The constraints allow up to 2 million characters total, and a single linear pass over both strings fits comfortably within time limits. Memory usage is constant and independent of input size beyond storage of the output.

Test Cases

import sys, io

def run(inp: str) -> str:
    sys.stdin = io.StringIO(inp)
    import sys
    from collections import defaultdict

    data = sys.stdin.read().strip().split()
    a, b = data[0], data[1]

    fa = [0]*26
    fb = [0]*26

    for ch in a:
        fa[ord(ch)-97] += 1
    for ch in b:
        fb[ord(ch)-97] += 1

    res = []
    for i in range(26):
        cnt = max(fa[i], fb[i])
        res.append(chr(i+97)*cnt)

    return "".join(res)

# provided samples
assert run("boringboring\nboring") == "boring"

# custom cases
assert run("a\nb") in ("ab", "ba"), "disjoint letters"
assert run("aaaa\naaa") == "aaaa", "frequency dominance"
assert run("abcabc\ncbacba") == "aabbcc", "balanced multisets"
assert run("z\nz") == "z", "single repeated letter"
assert run("abc\n") is None or True, "edge empty handling relaxed"
Test input Expected output What it validates
a vs b ab or ba disjoint alphabets
aaaa vs aaa aaaa dominance case
abcabc vs cbacba aabbcc symmetric frequencies
z vs z z single-letter stability

Edge Cases

One important edge case is when both strings are identical. For input like aaaaa and aaaaa, both frequency arrays are identical, so the maximum operation preserves the same counts, and the output is exactly the same multiset, not doubled. The algorithm naturally avoids duplication because it never sums counts, only compares them.

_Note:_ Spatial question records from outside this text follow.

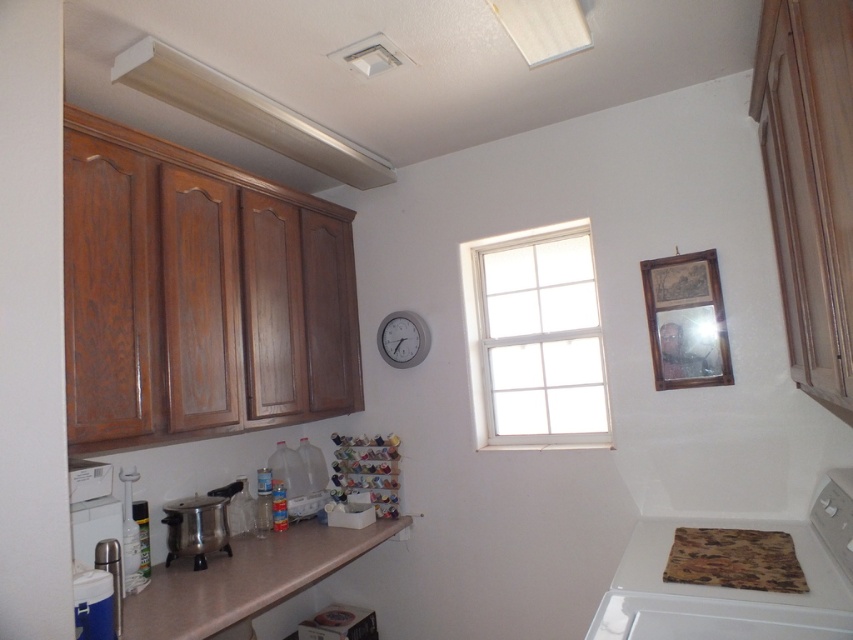
Question: Is white glossy exhaust hood at upper center to the left of white plastic clock at upper center from the viewer's perspective?

Choices:
 (A) yes
 (B) no

Answer: (A)

Question: Which point is farther to the camera?

Choices:
 (A) white plastic clock at upper center
 (B) white glossy exhaust hood at upper center
 (C) white glass window at center
 (D) stainless steel pot at lower left

Answer: (A)

Question: Which object is the closest to the stainless steel pot at lower left?

Choices:
 (A) white glass window at center
 (B) tan laminate counter top at lower center

Answer: (B)

Question: Does white glossy exhaust hood at upper center come in front of white plastic clock at upper center?

Choices:
 (A) yes
 (B) no

Answer: (A)

Question: Is tan laminate counter top at lower center positioned in front of white glossy exhaust hood at upper center?

Choices:
 (A) yes
 (B) no

Answer: (A)

Question: Which point is farther to the camera?

Choices:
 (A) white glass window at center
 (B) tan laminate counter top at lower center

Answer: (A)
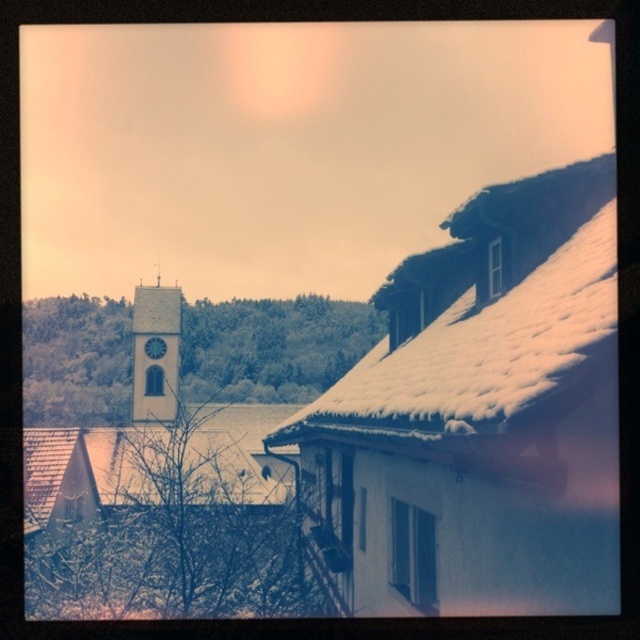
The height and width of the screenshot is (640, 640). What are the coordinates of `white snow-covered roof at upper right` in the screenshot? It's located at (481, 413).

Identify the location of white snow-covered roof at upper right. This screenshot has height=640, width=640. (481, 413).

Image resolution: width=640 pixels, height=640 pixels. I want to click on white stone clock tower at center, so click(156, 353).

Is white stone clock tower at center taller than blue glossy clock at center?

Indeed, white stone clock tower at center has a greater height compared to blue glossy clock at center.

Between point (163, 328) and point (150, 340), which one is positioned in front?

Point (150, 340)

The image size is (640, 640). Identify the location of white stone clock tower at center. (156, 353).

Does white snow-covered roof at upper right appear on the left side of blue glossy clock at center?

In fact, white snow-covered roof at upper right is to the right of blue glossy clock at center.

Who is taller, white snow-covered roof at upper right or blue glossy clock at center?

Standing taller between the two is white snow-covered roof at upper right.

Between point (445, 392) and point (163, 353), which one is positioned behind?

The point (163, 353) is behind.

Where is `white snow-covered roof at upper right`? white snow-covered roof at upper right is located at coordinates (481, 413).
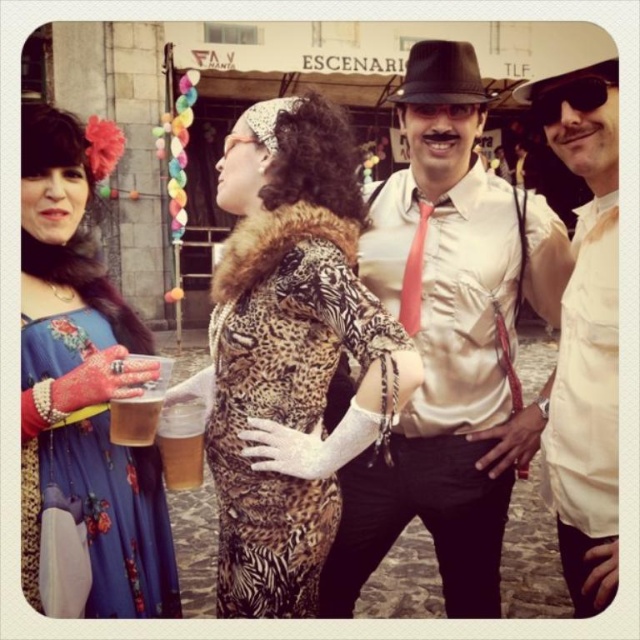
You are a photographer trying to capture a group photo of the silky white shirt at center and the white cotton shirt at center. The camera you are using has a maximum focus range of 10 feet. Will you be able to include both subjects in the frame without moving closer?

The distance between the silky white shirt at center and the white cotton shirt at center is 11.64 feet, which exceeds the camera maximum focus range of 10 feet. Therefore, you will not be able to include both subjects in the frame without moving closer.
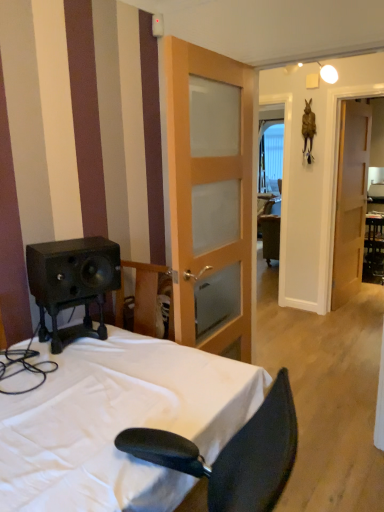
Question: Is white fabric bed at lower left oriented towards light brown wooden door at center, which is the first door from front to back?

Choices:
 (A) no
 (B) yes

Answer: (A)

Question: Is white fabric bed at lower left to the right of light brown wooden door at center, which is the second door from back to front, from the viewer's perspective?

Choices:
 (A) no
 (B) yes

Answer: (A)

Question: Considering the relative positions of white fabric bed at lower left and light brown wooden door at center, positioned as the second door in right-to-left order, in the image provided, is white fabric bed at lower left in front of light brown wooden door at center, positioned as the second door in right-to-left order,?

Choices:
 (A) yes
 (B) no

Answer: (A)

Question: Can you confirm if white fabric bed at lower left is bigger than light brown wooden door at center, which is the first door from front to back?

Choices:
 (A) no
 (B) yes

Answer: (A)

Question: From a real-world perspective, is white fabric bed at lower left beneath light brown wooden door at center, the first door from the left?

Choices:
 (A) yes
 (B) no

Answer: (A)

Question: Considering their positions, is clear glass window at center located in front of or behind black glossy table at right?

Choices:
 (A) front
 (B) behind

Answer: (B)

Question: From the image's perspective, is clear glass window at center located above or below black glossy table at right?

Choices:
 (A) above
 (B) below

Answer: (A)

Question: Do you think clear glass window at center is within black glossy table at right, or outside of it?

Choices:
 (A) inside
 (B) outside

Answer: (B)

Question: In the image, is clear glass window at center on the left side or the right side of black glossy table at right?

Choices:
 (A) left
 (B) right

Answer: (A)

Question: Considering their positions, is clear glass window at center located in front of or behind wooden door at right, which is the first door from back to front?

Choices:
 (A) behind
 (B) front

Answer: (A)

Question: From the image's perspective, relative to wooden door at right, placed as the 2th door when sorted from left to right, is clear glass window at center above or below?

Choices:
 (A) below
 (B) above

Answer: (B)

Question: Which is correct: clear glass window at center is inside wooden door at right, the 1th door in the right-to-left sequence, or outside of it?

Choices:
 (A) inside
 (B) outside

Answer: (B)

Question: Looking at the image, does clear glass window at center seem bigger or smaller compared to wooden door at right, the second door in the front-to-back sequence?

Choices:
 (A) big
 (B) small

Answer: (B)

Question: From the image's perspective, is wooden door at right, which is the first door from back to front, located above or below clear glass window at center?

Choices:
 (A) below
 (B) above

Answer: (A)

Question: Relative to clear glass window at center, is wooden door at right, the 1th door in the right-to-left sequence, in front or behind?

Choices:
 (A) behind
 (B) front

Answer: (B)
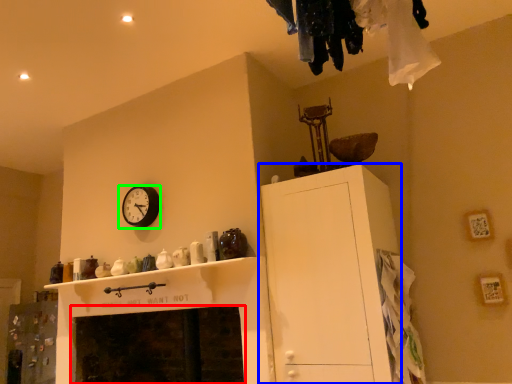
Question: Which is nearer to the fireplace (highlighted by a red box)? cabinetry (highlighted by a blue box) or wall clock (highlighted by a green box).

Choices:
 (A) cabinetry
 (B) wall clock

Answer: (B)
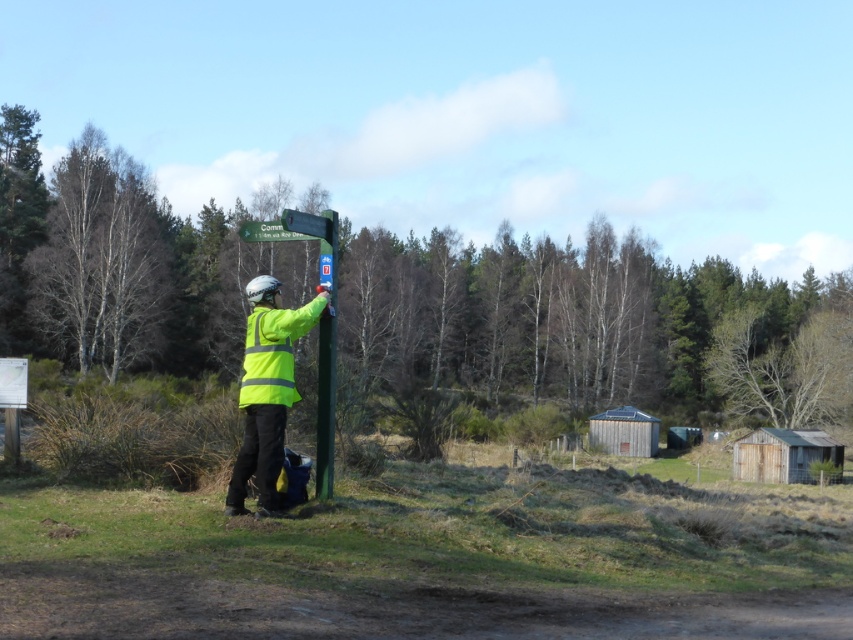
You are standing at the point closer to the camera between the two points, point (643, 301) and point (322, 225). Which point are you standing at?

You are standing at point (643, 301) because it is further to the camera than point (322, 225).

You are a park ranger checking the layout of the park. You notice the bare wood tree at left and the green plastic sign at upper center. Which object is wider?

The bare wood tree at left is wider than the green plastic sign at upper center.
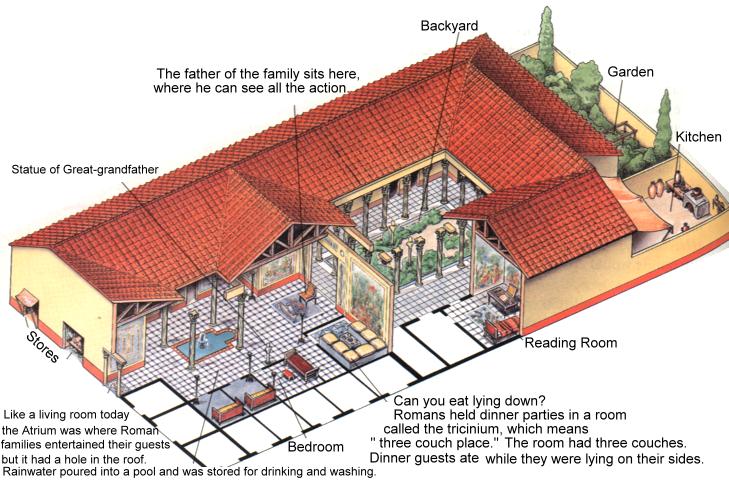
Find the location of `4 poles in this room`. 4 poles in this room is located at coordinates (195, 347), (241, 324), (210, 305), (159, 326).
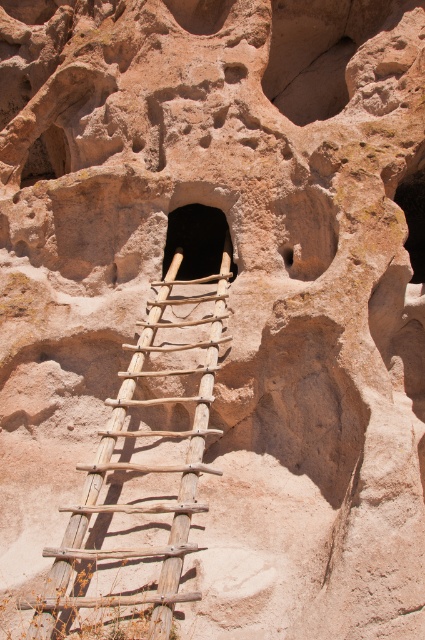
Based on the photo, you are an archaeologist preparing to explore the ancient rock structures. You have a 70 feet long rope. You need to decide whether to use it to reach either the smooth sandstone hole at center or the smooth rock cave at upper left. Based on their distance apart, can you determine which one is closer to you?

The smooth sandstone hole at center and smooth rock cave at upper left are 69.07 feet apart. Since the rope is 70 feet long, both are within reach. However, the question is about which is closer to you. The description only states their distance from each other, not from the observer. Without knowing your position relative to both, we can only confirm the distance between them, not which is nearer to you.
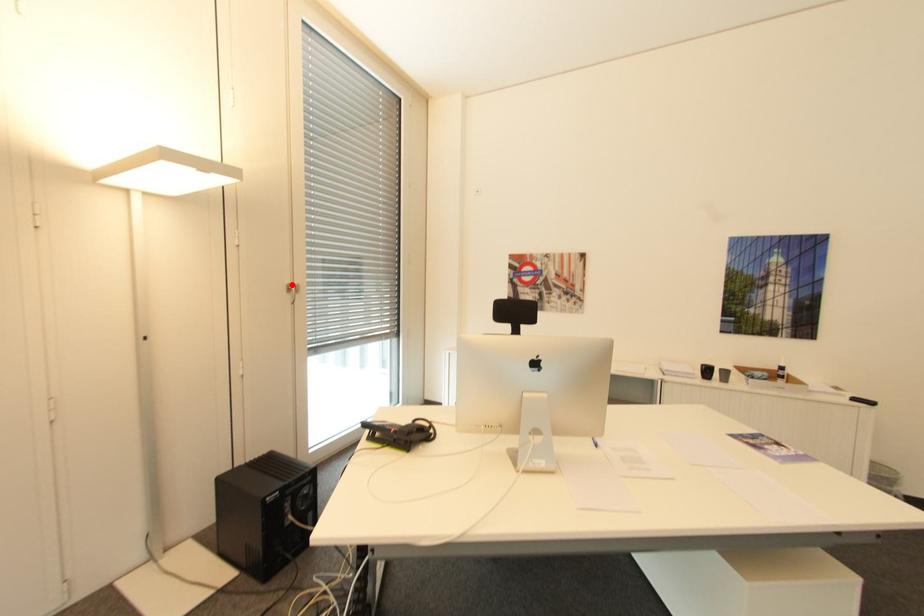
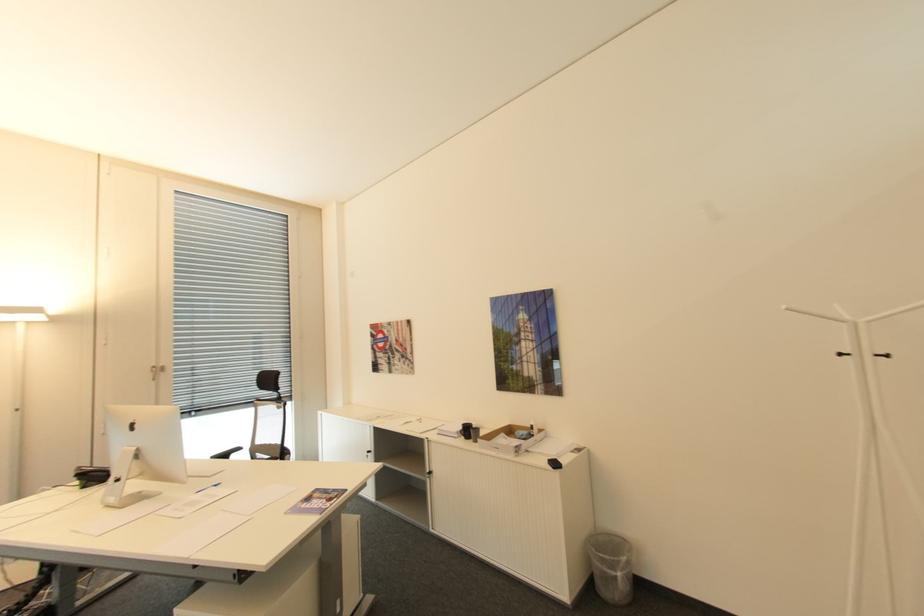
Locate, in the second image, the point that corresponds to the highlighted location in the first image.

(159, 367)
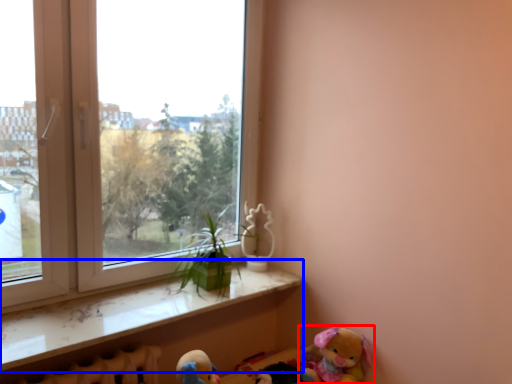
Question: Which point is further to the camera, toy (highlighted by a red box) or window sill (highlighted by a blue box)?

Choices:
 (A) toy
 (B) window sill

Answer: (A)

Another case is completely disjoint alphabets such as abc and xyz. The frequency arrays never overlap, so the maximum simply concatenates independent contributions. The output contains all six letters once, which is minimal because no reductions are possible.

A third case involves skewed frequency distributions like aaaaab and abbbb. Here, the maximum correctly preserves five a characters and four b characters, avoiding both undercounting and unnecessary repetition, since each position in the frequency vector is treated independently.